20
Feb
09

Why Sulochana cannot go back home

On November 26, 2008, Sulochana Lokhande and her husband were waiting for a train at the Chhatrapati Shivaji Terminus [Images] in Mumbai [Images]. They had come to the city four days ago for a family function. The couple was to board a train to Gulbarga in Karnataka, from where they would change trains to take them home to Afzalpur.

Sulochana is 50 and has lived her entire life in Afzalpur. Thirty years ago she married a distant relative from the same town who worked as a tailor. The night of 26/11 drastically changed the regular course of their quiet and simple lives. For three months now, she has been at the JJ Hospital in south-central Mumbai and does not know when she can go back home.

On that fateful night, Sulochana and her husband were waiting at the crowded platform. It was 9 pm. Just after 9.30 pm, two murderers, later identified as Ajmal Amir Kasab [Images] and Abu Dera Ismael Khan, started firing indiscriminately with automatic weapons at the helpless passengers waiting to board their trains.

Fiftynine people died and hundreds were injured. Sulochana’s left hand was shattered and her husband was shot in the leg. Passersby and fellow passengers took the injured to the St George’s Hospital nearby. Those with serious injuries were shifted to the JJ Hospital.

At the hospital, Sulochana was admitted to special ward 35. Since her husband wasn’t badly hurt, he recovered quickly and has since returned home. Not that he wanted to desert his wife, but since his aged parents were alone in the village, he was compelled to return and look after them.

The couple does not have any children which makes it even more difficult for them.

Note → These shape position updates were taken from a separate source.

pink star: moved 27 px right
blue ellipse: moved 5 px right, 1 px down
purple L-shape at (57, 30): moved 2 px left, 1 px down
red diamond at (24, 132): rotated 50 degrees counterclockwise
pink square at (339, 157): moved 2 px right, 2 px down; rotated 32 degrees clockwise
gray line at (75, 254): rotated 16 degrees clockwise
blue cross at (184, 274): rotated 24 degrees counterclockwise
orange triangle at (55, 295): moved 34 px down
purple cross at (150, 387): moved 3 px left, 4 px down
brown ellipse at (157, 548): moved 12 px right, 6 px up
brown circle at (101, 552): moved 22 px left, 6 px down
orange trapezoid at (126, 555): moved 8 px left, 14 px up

“If I had had children this is the time they would have made a difference to me, they would have been here to help me. There is no one to look after my very old in-laws. They are totally helpless. They need someone for every little need of theirs. My husband has to look after them,” says Sulochana, weeping on the hospital bed.

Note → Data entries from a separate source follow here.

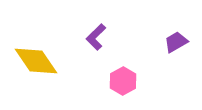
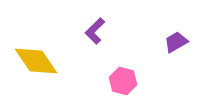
purple L-shape: moved 1 px left, 6 px up
pink hexagon: rotated 16 degrees counterclockwise
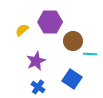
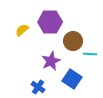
purple star: moved 15 px right
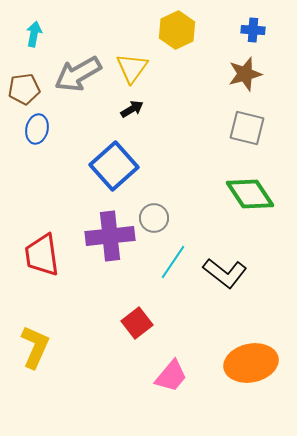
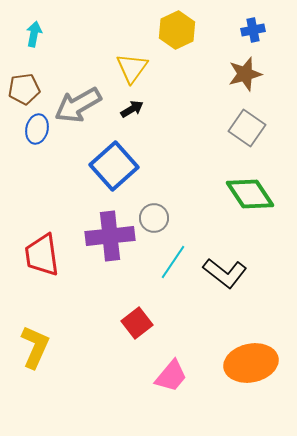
blue cross: rotated 15 degrees counterclockwise
gray arrow: moved 31 px down
gray square: rotated 21 degrees clockwise
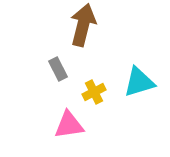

Sulochana’s old mother has travelled all the way from Afzalpur to look after her daughter.

The government gave Sulochana a cheque for 50,000 as compensation which her husband has deposited in her account in their village. But the money has been of no use so far because the bank refused to release the amount till she returns home.

Meanwhile, in Mumbai, the hospital will not discharge her till her arm has healed completely. She has already had four surgeries and skin grafting procedures. Three months after the tragedy, her left hand is plastered with steel rods projecting out.

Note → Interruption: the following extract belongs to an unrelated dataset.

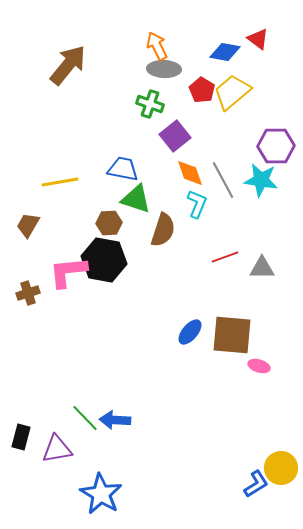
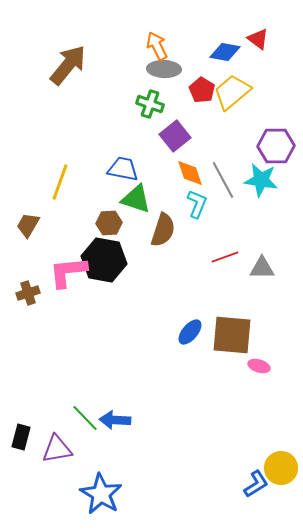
yellow line: rotated 60 degrees counterclockwise
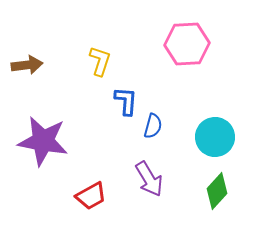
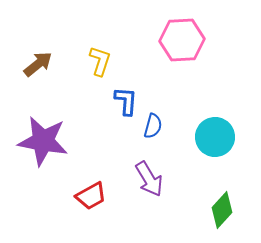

Her warm hands quiver as she grasped mine. “I have never been inside a hospital before. I have never needed to go to a hospital before. Why did this happen? Why am I in this strange city surrounded by strangers? I have been here for three months now. When will they let me go?”

She understands that in her village there is no hospital that can perform the complicated surgeries done here. But what she cannot understand is why God allowed this to happen to her.

The knowledge that nine terrorists have been killed and one is in police custody does not make it any better. She does not want revenge; all she wants is to go home and look after her in-laws and husband.

“My place is there, what am I doing here? How long do you think I have to remain here?

What makes their situation even more difficult is their uncertainty and lack of confidence of the world outside their village. The couple is so unsure that even if her husband wants to visit her, he lacks the confidence to make the journey on his own. Neither does he know how he will bring his wife home after she is discharged.

Sulochana is the only victim of the 26/11 attacks who remains at the J J Hospital. All the others have gone home.

The special ward set up for the victims has been discontinued, and she has been shifted to the women’s orthopaedic ward on the second floor.

As I take my leave, she clasps both her hands with great difficulty in a ‘namaste’. While every minute as she lies there looking at the fans which do not spin, there is only one thought that revolves in her mind — ‘Why did this happen?’